# [Directions]
Repeat each record exactly, skipping the pictures.

Saved entries
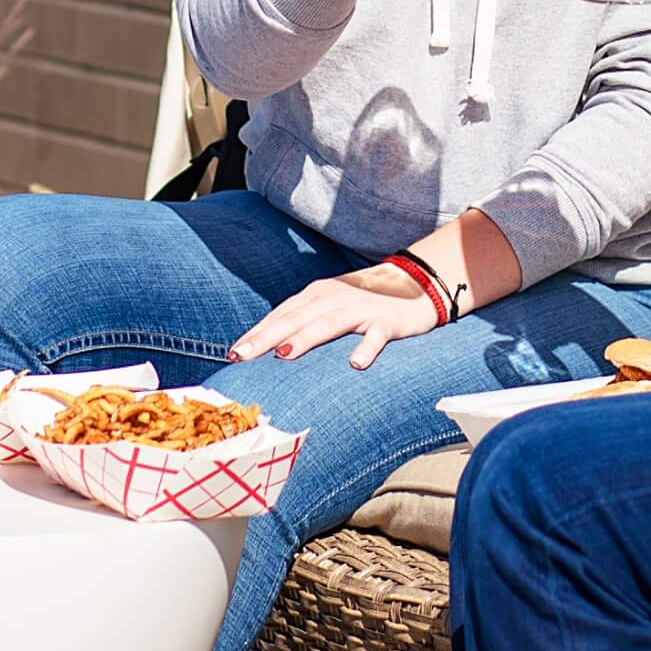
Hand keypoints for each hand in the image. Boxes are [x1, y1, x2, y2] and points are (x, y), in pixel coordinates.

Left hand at [228, 265, 442, 370]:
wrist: (417, 286)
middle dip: (267, 336)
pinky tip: (356, 364)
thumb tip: (267, 349)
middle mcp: (335, 298)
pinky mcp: (388, 321)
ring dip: (306, 337)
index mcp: (317, 295)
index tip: (234, 353)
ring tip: (284, 354)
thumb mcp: (330, 306)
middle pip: (296, 318)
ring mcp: (361, 308)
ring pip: (329, 323)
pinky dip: (366, 347)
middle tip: (243, 355)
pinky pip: (377, 335)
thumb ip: (303, 322)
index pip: (281, 314)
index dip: (257, 333)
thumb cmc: (364, 303)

# [Reply]
Hand keypoints for each hand in the image. Boxes are [x1, y1, x2, y2] and points are (x, y), in pixel coordinates.

Left hand at [228, 265, 442, 370]:
wrist: (417, 286)
middle dip: (267, 336)
pinky tip: (356, 364)
thumb tip: (267, 349)
middle mcp: (335, 298)
pinky mcp: (388, 321)
ring dip: (306, 337)
index mcp: (317, 295)
index tip: (234, 353)
ring tip: (284, 354)
thumb mcp: (330, 306)
middle pip: (296, 318)
ring mcp: (361, 308)
ring pip: (329, 323)
pinky dip: (366, 347)
middle tip: (243, 355)
pinky pip: (377, 335)
thumb ip: (303, 322)
index pip: (281, 314)
index dip: (257, 333)
thumb cmc: (364, 303)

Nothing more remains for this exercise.